You might say that El Greco was the first conceptualist, because he believed that images are conceived in the mind rather than as part of a process of mere observation. Perhaps it was his training as a painter of icons that lent him a spiritual insight into the Byzantine world. El Greco gave the world of religious experience a more subjective dimension, and his experiments with perspective and more naturalistic use of light and colour grew from his contact with the great masters in Venice.

The antiquities of Rome and the voluminous talent of Michelangelo were next to engage him, but his praise of the great Italian painter was not without critical comment, especially for his use of colour, although he learned much from Michelangelo's understanding of anatomy. What makes El Greco so eternally vivid, so utterly contemporary, is his deliberate flouting of artistic convention: his work is characterised by elongated or distorted forms, sharp noses and swirling brilliance of colour - reds, blues, yellows - to express his inherent ideas, which might have been lost in a too literal translation.

El Greco settled in Toledo, then the ecclesiastical capital of Spain, in 1577, during the Counter-Reformation and his powerful portrait of a cardinal, believed to be the Inquisitor General Cardinal Nino de Guevara, evokes a sinister intelligence. It was painted, it is understood, when the Cardinal was en route to an auto da fé. He also painted a converso as a beggar on the road, perhaps a nod to Toledo's Jewish history.

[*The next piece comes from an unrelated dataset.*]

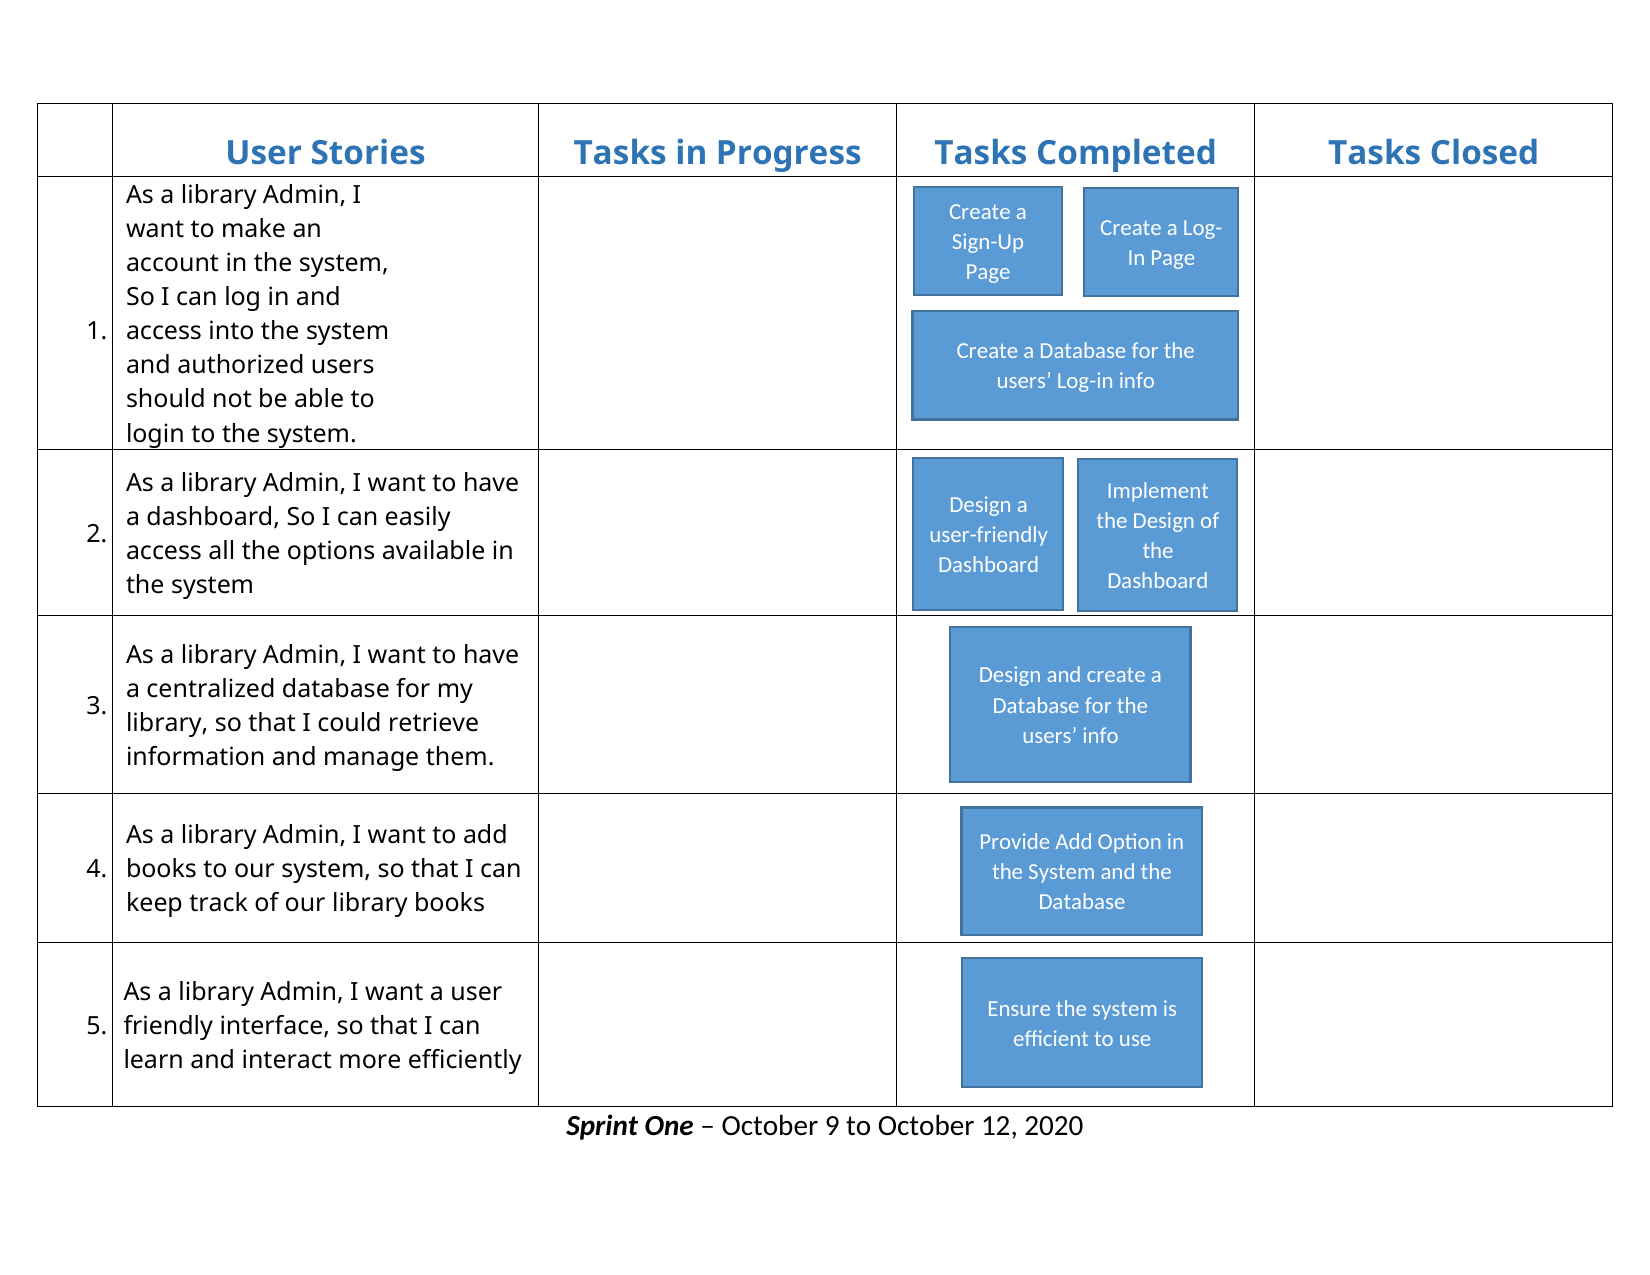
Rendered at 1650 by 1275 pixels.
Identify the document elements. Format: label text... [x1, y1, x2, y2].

El Greco's religious ideas were undoubtedly informed by his Greek Orthodox background. He depicted the holy alliance of politics and clergy, and the turbulence of his time could be seen in the way he often painted the sky in turmoil, the clouds ominous. In this he betrayed something of Breughel. In one painting the Christ-child is depicted almost as a light bulb, etiolating the features of his parents. Two paintings of Christ driving the traders from the Temple, completed between 1570 and the mid-1570s, show an interesting development. In the first, Christ is enraged by the merchants but, in the later painting, his actions seem more in sorrow than in anger, his face detached with purity.